Он отрицательно покачал головой.
— Унеси с собой.
— Может, так лучше. — Я снова сложил всё в коробку и закрыл крышку. — Может, ещё и самому понадобится.
— Я провожу тебя до двери. — Он встал. И, разумеется, не обошлось без его неизбежного «я всё должен держать под контролем». — Ты дашь мне знать, когда соберёшься в дом Боссе?
— Я могу тебе хоть по часам всё расписать, — недовольно буркнул я. — Завтрашней ночью, в два часа пополуночи, я буду уже в кабинете профессора Боссе Нордина. И я был бы тебе признателен, если бы ты в это время не звонил мне двадцать четыре раза подряд. Звонящий мобильный телефон в кармане создаёт помехи при вторжении в чужой дом.
— Ну ладно, — ответил в замешательстве Ганс-Улоф. — Это только потому, что…
— Потому что мы договорились, ясно. Не мог бы ты открыть мне дверь и пойти впереди?
Лабиринт был по-прежнему тёмный, безлюдный и тихий. Но когда мы приближались к двери, через которую я вошёл сюда, стал слышен голос. Тот самый аспирант с кем-то громко говорил по телефону.
Я остановился.
— Чёрт. Ганс-Улоф! Он ведь всё ещё здесь.
Мой зять обернулся.
— Я же говорил, его отсюда практически не вытравишь.
До нас донеслись обрывки его реплик:
— …важный эксперимент; мне надо остаться, я задержусь… станет легче, как только я сдам экзамен… конечно же, я тебя люблю, но что поделаешь…
Ясно, он говорил со своей женой и изобретал отговорки, чтобы не ехать домой, где кричит младенец и воняет обкаканными памперсами.
Я покачал головой.
— Не хочу, чтобы он снова увидел меня. Ему покажется странным, что курьер задержался на целых полчаса и уходит с тем же, с чем пришёл.
Ганс-Улоф нахмурил лоб.
— Ну и что? Какая разница, кто что подумает?
— Это ненужный риск. Я стараюсь избегать ненужных рисков, особенно в то время, когда мне и
Казалось, его это не очень убедило.
— Ну, хорошо, как скажешь…
Мы пошли назад, он свернул в другую сторону, на ходу доставая из кармана связку ключей, и потом открыл двустворчатую дверь.
— Пройдём здесь.
В помещении за дверью было темно. Своеобразно пахло хлевом, писсуаром, химией. И темнота была наполнена жутким множественным дыханием, как будто нас подстерегало где-то здесь многоголовое чудовище.
— Подожди. Я включу свет.
Пока Ганс-Улоф нашаривал выключатель, я остановился со своей коробкой и почувствовал, как покрываюсь гусиной кожей, и вовсе не от холода.
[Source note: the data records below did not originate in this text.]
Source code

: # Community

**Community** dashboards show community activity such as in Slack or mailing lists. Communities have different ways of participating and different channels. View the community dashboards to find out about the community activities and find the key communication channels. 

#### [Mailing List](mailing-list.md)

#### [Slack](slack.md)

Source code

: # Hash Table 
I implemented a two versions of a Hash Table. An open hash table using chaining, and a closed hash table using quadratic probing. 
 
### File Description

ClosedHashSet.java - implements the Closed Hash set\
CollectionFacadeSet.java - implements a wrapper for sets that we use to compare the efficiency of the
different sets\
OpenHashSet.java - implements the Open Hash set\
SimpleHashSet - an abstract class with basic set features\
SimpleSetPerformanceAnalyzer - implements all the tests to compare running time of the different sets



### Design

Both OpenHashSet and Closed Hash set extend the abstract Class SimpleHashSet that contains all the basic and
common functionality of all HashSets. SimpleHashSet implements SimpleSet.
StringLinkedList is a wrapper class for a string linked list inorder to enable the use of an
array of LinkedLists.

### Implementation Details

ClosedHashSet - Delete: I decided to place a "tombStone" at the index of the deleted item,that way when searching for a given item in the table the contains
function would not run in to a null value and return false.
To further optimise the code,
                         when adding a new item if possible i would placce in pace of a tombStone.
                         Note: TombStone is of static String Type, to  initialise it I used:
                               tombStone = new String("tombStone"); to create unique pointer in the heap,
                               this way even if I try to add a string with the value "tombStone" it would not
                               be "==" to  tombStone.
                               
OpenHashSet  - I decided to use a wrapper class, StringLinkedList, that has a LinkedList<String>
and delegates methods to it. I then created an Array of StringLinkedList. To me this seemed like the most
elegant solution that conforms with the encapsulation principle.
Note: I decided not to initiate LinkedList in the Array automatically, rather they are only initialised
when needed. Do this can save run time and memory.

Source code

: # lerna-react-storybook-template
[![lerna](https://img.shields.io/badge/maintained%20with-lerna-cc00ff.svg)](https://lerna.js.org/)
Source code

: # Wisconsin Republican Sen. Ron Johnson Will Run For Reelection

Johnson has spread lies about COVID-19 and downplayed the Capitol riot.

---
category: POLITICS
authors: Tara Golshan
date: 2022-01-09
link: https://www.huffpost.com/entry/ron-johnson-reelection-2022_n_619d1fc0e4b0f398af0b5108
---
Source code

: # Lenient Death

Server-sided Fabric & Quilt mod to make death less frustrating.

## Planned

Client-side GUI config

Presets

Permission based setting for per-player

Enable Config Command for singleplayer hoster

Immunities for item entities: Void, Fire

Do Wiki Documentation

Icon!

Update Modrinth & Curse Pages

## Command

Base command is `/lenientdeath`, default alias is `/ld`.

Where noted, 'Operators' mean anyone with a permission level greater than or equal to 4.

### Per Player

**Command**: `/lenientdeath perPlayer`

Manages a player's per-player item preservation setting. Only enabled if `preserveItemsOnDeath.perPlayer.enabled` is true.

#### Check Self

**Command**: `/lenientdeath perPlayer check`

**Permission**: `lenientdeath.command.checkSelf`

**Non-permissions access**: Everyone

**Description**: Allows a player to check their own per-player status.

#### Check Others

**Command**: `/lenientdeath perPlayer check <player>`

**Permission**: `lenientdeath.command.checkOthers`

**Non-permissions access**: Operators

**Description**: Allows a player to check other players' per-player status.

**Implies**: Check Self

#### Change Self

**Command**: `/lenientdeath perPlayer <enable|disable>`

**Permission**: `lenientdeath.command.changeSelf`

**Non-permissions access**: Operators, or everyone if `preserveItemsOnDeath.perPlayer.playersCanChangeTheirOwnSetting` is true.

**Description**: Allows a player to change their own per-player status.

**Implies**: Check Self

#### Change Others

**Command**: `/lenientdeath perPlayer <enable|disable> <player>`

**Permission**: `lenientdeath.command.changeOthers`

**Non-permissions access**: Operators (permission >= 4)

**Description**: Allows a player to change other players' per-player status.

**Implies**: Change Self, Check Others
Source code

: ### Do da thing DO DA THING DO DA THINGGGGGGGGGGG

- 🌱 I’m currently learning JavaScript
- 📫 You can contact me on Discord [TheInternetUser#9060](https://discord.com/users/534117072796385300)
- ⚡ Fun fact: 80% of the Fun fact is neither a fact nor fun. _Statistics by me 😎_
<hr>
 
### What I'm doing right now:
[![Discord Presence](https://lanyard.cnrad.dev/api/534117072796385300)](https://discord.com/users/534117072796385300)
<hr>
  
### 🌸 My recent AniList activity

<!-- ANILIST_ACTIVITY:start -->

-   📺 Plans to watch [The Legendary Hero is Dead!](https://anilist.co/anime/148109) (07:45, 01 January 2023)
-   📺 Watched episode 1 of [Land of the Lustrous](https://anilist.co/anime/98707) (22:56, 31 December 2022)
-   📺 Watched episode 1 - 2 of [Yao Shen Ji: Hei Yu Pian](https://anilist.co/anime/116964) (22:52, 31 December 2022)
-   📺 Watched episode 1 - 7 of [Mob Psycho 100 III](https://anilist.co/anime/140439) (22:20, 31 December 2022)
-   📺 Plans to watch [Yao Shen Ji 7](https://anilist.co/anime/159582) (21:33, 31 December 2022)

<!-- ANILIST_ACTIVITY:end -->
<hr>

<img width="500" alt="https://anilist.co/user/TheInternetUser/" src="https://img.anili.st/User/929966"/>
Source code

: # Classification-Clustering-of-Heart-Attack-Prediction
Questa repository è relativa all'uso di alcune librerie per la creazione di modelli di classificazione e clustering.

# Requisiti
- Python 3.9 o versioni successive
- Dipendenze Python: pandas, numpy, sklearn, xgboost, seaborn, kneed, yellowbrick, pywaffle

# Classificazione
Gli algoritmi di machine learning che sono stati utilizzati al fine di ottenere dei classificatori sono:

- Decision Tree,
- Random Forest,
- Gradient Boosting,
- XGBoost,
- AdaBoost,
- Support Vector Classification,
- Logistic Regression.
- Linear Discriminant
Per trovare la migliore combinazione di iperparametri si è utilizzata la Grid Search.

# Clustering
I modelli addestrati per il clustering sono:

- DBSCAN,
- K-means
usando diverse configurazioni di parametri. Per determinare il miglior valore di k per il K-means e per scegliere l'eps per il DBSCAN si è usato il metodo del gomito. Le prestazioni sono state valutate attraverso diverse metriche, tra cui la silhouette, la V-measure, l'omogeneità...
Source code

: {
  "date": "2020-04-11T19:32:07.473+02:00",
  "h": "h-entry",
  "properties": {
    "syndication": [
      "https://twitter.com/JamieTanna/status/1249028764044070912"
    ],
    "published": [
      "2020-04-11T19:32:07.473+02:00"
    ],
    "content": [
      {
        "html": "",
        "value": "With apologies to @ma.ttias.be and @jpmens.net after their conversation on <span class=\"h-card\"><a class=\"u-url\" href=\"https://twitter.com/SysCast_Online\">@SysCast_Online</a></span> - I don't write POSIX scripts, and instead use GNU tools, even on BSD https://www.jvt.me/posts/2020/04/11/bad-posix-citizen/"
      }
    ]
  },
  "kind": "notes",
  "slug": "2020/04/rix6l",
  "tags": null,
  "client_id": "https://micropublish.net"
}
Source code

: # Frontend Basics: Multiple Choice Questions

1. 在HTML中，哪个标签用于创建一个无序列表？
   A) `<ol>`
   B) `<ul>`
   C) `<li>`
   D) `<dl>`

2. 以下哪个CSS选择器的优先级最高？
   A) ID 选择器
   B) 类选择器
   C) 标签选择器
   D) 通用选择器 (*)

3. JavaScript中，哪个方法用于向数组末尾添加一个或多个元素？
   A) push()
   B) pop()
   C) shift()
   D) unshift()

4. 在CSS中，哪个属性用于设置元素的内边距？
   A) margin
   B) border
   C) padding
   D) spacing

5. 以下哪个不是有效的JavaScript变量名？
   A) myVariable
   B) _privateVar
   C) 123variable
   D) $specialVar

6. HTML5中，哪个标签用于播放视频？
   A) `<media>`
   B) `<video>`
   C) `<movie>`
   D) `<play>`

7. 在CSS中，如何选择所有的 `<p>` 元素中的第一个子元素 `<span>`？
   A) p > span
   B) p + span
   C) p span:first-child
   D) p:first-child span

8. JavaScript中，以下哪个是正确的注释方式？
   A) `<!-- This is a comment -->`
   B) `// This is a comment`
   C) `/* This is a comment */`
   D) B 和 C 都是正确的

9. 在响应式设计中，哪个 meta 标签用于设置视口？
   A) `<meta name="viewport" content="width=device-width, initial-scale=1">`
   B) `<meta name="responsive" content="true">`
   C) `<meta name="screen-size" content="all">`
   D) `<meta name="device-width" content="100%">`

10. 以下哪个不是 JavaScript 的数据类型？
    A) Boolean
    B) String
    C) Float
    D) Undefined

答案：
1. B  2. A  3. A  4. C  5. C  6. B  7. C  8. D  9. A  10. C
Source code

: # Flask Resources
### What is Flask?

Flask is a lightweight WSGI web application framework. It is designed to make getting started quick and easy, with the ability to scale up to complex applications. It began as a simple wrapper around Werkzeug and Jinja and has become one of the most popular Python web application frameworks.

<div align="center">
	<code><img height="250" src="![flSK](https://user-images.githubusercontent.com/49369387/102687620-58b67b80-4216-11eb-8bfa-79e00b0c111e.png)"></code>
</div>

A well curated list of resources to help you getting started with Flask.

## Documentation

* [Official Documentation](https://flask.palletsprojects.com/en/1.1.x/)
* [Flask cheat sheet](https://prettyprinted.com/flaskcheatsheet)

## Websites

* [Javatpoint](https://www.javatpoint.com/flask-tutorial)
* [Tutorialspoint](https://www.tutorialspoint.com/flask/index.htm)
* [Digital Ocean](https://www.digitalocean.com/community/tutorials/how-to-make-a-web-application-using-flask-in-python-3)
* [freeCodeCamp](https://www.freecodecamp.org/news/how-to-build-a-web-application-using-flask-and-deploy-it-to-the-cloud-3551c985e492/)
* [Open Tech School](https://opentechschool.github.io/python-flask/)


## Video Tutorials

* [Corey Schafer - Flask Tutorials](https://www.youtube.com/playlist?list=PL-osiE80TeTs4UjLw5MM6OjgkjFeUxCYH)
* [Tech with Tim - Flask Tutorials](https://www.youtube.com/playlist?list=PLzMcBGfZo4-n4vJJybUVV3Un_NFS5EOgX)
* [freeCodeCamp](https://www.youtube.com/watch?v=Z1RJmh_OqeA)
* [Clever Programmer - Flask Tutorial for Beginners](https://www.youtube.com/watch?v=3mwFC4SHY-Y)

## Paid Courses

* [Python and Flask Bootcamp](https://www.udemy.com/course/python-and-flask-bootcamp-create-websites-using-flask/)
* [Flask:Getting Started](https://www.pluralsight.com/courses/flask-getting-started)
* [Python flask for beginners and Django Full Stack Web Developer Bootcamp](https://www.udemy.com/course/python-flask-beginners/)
Наконец под потолком вспыхнули три длинных ряда неоновых трубок. Они осветили три длинных ряда лабораторных столов со сложным испытательным оборудованием из металлических конструкций, стеклянных колб и разноцветных проводов. Дверь наружу находилась в другом конце помещения: того же типа дверь, какую мне открывал аспирант, беглец от семьи.
— О'кей, я надеюсь, ключ у меня с собой… — Ганс-Улоф шагал к двери, перебирая свою связку.
Я ещё раз глянул на испытательные установки. И разом понял, откуда исходит шум, который я только что слышал во тьме.
На этих установках были подопытные животные!